# Short problem
Extract the lines below word for word, starting with the first line and stopping after the line that contains "It says 8:03".

Supplied data start

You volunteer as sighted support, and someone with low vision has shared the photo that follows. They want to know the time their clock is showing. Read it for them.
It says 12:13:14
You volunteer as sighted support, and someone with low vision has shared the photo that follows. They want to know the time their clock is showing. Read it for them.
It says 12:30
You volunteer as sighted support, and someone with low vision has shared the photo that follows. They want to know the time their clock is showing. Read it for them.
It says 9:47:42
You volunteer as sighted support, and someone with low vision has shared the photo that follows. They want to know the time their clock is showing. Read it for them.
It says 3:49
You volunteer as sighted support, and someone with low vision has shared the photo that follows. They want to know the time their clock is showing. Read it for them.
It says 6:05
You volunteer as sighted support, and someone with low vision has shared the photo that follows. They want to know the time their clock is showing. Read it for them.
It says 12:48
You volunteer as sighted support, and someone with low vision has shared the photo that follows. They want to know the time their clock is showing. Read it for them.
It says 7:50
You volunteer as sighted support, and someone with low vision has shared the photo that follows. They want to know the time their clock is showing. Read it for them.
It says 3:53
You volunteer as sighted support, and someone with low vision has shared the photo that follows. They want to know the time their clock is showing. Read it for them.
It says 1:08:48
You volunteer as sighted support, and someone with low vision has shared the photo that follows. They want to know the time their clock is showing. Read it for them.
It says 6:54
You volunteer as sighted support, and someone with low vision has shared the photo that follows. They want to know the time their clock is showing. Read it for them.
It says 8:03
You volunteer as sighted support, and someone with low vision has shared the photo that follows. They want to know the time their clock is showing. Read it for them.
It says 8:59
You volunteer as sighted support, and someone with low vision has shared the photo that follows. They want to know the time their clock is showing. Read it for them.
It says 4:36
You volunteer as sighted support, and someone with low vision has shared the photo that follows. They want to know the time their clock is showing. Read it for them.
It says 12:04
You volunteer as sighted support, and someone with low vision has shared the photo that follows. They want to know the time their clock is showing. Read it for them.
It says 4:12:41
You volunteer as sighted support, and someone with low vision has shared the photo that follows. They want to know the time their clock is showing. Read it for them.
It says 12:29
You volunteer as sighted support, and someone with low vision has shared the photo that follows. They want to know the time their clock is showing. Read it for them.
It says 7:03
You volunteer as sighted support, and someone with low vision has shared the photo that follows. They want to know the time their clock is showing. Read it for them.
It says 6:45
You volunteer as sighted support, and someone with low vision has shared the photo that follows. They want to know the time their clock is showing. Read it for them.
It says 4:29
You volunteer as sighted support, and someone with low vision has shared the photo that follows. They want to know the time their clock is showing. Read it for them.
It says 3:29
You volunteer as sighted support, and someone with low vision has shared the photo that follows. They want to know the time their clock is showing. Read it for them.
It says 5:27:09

Supplied data end

# Answer to this exercise
You volunteer as sighted support, and someone with low vision has shared the photo that follows. They want to know the time their clock is showing. Read it for them.
It says 12:13:14
You volunteer as sighted support, and someone with low vision has shared the photo that follows. They want to know the time their clock is showing. Read it for them.
It says 12:30
You volunteer as sighted support, and someone with low vision has shared the photo that follows. They want to know the time their clock is showing. Read it for them.
It says 9:47:42
You volunteer as sighted support, and someone with low vision has shared the photo that follows. They want to know the time their clock is showing. Read it for them.
It says 3:49
You volunteer as sighted support, and someone with low vision has shared the photo that follows. They want to know the time their clock is showing. Read it for them.
It says 6:05
You volunteer as sighted support, and someone with low vision has shared the photo that follows. They want to know the time their clock is showing. Read it for them.
It says 12:48
You volunteer as sighted support, and someone with low vision has shared the photo that follows. They want to know the time their clock is showing. Read it for them.
It says 7:50
You volunteer as sighted support, and someone with low vision has shared the photo that follows. They want to know the time their clock is showing. Read it for them.
It says 3:53
You volunteer as sighted support, and someone with low vision has shared the photo that follows. They want to know the time their clock is showing. Read it for them.
It says 1:08:48
You volunteer as sighted support, and someone with low vision has shared the photo that follows. They want to know the time their clock is showing. Read it for them.
It says 6:54
You volunteer as sighted support, and someone with low vision has shared the photo that follows. They want to know the time their clock is showing. Read it for them.
It says 8:03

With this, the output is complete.